• [Document extract]
DokuWiki

From my previous email

After being kicked out of our SAN share at our provider for too heavy usage, then buying our own NFS server and trying to put dokuwiki on it, we understood why we got kicked out :) It seems that dokuwiki is doing many, many file accesses, which would probably go unnoticed when local and with fast disks, but which are completely killing when trying to put dokuwiki on NFS.

After some investigation (sigh :D) we found a couple of issues which could be improved. But let's start with the hardware: dokuwiki is running on a dual xeon quadcore 1.6ghz with 8GB of ram, the NFS is a dual 2.8ghz hyperthreaded, 4GB of ram, 10k scsi disks in soft raid 10. Right now, if I put the data of dokuwiki on the NFS, it holds for, well, a good 3 minutes before the load reaches 20 :P

So, investigation: we found the following function:

/**
 * Return a list of available and existing page revisons from the attic
 *
 * @author Andreas Gohr <andi@splitbrain.org>
 * @see    getRevisions()
 */
function getRevisionsFromAttic($id,$sorted=true){
  $revd = dirname(wikiFN($id,'foo'));
  $revs = array();
  $clid = cleanID($id);
  if(strrpos($clid,':')) $clid = substr($clid,strrpos($clid,':')+1); //remove path
  $clid = utf8_encodeFN($clid);
 
  if (is_dir($revd) && $dh = opendir($revd)) {
    while (($file = readdir($dh)) !== false) {
      if (is_dir($revd.'/'.$file)) continue;
      if (preg_match('/^'.$clid.'\.(\d+)\.txt(\.gz)?$/',$file,$match)){
        $revs[]=$match[1];
      }
    }
    closedir($dh);
  }
  if($sorted) rsort($revs);
  return $revs;
}

If I am not mistaken, this function does a readdir of the attic directory, does a preg_match for every file to see if it is quite like $id, and return the list of revisions for $id. Two things:

yann@dongo:/srv/www/fr/doc.ubuntu-fr.org/htdocs/data/attic$ ls -l | wc -l
46426

That's on a 3 years old wiki :) And also:

yann@dongo:/srv/www/fr/doc.ubuntu-fr.org/htdocs$ grep -R getRevisionsFromAttic bin/ conf/ inc/ lib/
inc/changelog.php: * @see    getRevisionsFromAttic()
inc/changelog.php:  $revs = array_merge($revs,getRevisionsFromAttic($id,false));
inc/changelog.php:function getRevisionsFromAttic($id,$sorted=true){

This means the function is called only once, in changelog.php, in the function getRevisions($id, $first, $num, $chunk_size=8192), right at the end:

  $revs = array_merge($revs,getRevisionsFromAttic($id,false));
  $revs = array_unique($revs);

So what happens exactly: the changes to a particular file are stored in data/meta/ in a file called file.changes, which is a split version of the old changes.log. Dokuwiki parses that file to find out the latest changes that happened to a particular file. But dokuwiki *also* checks for existing files in attic/, eventually elder versions, and merge these revisions to the ones found in the changelog.

• [Data extract]
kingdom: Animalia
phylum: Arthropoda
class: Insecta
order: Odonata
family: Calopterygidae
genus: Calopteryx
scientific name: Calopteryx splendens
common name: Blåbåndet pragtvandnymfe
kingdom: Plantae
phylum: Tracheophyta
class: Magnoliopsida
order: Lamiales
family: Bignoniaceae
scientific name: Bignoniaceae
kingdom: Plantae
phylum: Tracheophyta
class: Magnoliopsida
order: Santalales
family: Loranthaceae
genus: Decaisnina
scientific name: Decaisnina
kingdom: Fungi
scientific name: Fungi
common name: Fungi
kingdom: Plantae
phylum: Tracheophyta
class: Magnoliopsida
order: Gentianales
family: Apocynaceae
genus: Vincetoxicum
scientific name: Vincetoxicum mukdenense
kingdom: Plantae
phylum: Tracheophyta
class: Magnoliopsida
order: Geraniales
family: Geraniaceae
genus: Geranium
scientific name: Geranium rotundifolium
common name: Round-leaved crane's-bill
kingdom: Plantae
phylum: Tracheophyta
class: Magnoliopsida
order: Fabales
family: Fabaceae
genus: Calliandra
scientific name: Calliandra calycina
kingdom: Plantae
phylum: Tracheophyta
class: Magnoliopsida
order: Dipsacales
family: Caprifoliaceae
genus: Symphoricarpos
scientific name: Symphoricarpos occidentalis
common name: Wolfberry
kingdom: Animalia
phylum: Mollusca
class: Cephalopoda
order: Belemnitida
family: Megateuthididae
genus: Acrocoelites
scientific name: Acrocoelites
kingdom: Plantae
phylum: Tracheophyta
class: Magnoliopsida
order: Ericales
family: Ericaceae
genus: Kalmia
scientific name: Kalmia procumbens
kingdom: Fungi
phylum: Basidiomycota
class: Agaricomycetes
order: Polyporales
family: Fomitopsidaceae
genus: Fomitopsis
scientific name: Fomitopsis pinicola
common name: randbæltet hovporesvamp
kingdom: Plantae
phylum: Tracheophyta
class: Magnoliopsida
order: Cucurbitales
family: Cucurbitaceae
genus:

• [Task statement] List every directory that the grep command in the DokuWiki email searches for getRevisionsFromAttic. Work only from the DokuWiki email and not from the items.

• [Reply to the exercise] bin/, conf/, inc/, lib/